= 1955 Nauruan Local Government Council election =

Elections for the Local Government Council were held in Nauru on 10 December 1955.

==Background==
Since the first elections in 1951, the Local Government Council had gained more powers as in 1954 it had been given full access to the Nauru Royalty Trust Fund in order to pay for education.

==Electoral system==
The fourteen districts of Nauru were grouped into eight constituencies. Seven constituencies elected one member, whilst one elected two. The election was held under universal suffrage and any eligible voter could stand as a candidate. A total of 39 candidates stood in the election, an increase from 21 in the first elections.

==Results==
Of the 832 registered voters, 803 cast votes of which 14 were invalid.

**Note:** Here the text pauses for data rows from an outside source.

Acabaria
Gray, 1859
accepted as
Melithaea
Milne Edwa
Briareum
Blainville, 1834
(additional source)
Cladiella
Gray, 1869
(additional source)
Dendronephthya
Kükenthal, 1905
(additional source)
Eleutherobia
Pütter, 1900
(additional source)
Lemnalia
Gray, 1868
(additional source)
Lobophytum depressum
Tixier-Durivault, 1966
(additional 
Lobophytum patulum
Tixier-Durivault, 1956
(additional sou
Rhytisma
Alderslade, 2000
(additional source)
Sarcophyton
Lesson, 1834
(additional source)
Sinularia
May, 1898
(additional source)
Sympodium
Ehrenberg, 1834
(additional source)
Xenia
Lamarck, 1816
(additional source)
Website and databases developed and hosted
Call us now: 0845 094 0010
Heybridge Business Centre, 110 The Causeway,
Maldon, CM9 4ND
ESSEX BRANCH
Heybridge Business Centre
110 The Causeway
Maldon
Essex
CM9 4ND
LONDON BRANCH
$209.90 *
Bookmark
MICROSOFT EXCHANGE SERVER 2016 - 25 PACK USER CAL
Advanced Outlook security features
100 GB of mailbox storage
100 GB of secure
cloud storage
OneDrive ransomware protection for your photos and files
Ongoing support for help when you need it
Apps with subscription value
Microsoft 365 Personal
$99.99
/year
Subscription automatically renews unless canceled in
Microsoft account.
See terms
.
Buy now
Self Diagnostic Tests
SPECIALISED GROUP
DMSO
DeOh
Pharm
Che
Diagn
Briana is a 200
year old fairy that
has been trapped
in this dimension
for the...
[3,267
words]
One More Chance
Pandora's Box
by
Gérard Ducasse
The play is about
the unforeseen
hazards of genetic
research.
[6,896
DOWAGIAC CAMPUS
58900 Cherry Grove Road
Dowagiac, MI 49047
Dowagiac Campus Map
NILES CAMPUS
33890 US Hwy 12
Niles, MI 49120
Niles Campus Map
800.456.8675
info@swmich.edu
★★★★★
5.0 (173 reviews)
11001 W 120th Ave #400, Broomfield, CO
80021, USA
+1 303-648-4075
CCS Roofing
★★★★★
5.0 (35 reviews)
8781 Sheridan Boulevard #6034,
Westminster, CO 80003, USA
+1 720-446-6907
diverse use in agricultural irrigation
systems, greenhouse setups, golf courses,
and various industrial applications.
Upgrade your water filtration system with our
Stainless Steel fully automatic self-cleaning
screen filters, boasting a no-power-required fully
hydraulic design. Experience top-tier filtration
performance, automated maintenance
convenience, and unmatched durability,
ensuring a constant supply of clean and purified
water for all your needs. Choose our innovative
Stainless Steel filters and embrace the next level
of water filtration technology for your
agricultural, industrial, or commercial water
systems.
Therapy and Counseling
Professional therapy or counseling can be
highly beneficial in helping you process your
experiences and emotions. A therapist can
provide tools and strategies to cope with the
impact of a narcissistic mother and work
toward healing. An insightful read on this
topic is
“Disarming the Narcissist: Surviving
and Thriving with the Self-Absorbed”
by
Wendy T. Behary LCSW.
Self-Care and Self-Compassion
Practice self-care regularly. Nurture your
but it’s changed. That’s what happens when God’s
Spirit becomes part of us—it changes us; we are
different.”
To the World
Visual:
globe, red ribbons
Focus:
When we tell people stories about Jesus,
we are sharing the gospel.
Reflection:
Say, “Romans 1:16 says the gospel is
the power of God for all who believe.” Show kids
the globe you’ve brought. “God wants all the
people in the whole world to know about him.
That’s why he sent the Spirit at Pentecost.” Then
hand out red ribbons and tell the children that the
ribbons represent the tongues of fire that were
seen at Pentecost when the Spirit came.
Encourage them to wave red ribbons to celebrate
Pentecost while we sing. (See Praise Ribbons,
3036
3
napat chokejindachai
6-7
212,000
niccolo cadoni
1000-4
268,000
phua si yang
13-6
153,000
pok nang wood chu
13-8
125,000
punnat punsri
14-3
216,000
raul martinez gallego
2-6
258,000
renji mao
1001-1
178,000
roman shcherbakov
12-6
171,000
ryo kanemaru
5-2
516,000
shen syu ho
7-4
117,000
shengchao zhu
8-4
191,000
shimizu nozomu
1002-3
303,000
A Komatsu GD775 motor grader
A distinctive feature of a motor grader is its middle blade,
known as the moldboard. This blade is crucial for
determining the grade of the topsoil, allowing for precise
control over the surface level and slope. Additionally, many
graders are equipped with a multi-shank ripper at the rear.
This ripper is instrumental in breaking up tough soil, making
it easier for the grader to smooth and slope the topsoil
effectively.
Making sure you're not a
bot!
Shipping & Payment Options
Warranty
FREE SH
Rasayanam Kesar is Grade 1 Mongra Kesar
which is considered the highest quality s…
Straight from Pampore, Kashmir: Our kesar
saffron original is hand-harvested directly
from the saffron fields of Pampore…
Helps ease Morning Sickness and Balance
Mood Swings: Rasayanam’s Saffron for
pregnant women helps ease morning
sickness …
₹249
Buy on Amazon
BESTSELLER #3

Only three of the nine members were re-elected.

| Constituency | Elected member | Notes |
| Aiwo | Raymond Gadabu | Re-elected |
| Anabar | Agoko Doguape |  |
| Anetan | Roy Degoregore | Re-elected |
| Boe | Hammer DeRoburt |  |
| Buada | Austin Bernicke | Re-elected |
| Meneng | Elliott Halstead |  |
| Ubenide | Jacob Dagabwinare |  |
| Victor Eoaeo |  |
| Yaren | Joseph Detsimea Audoa |  |
Source: Department of External Territories

==Aftermath==
Hammer DeRoburt was elected in the Boe constituency and was elected Head Chief by the council.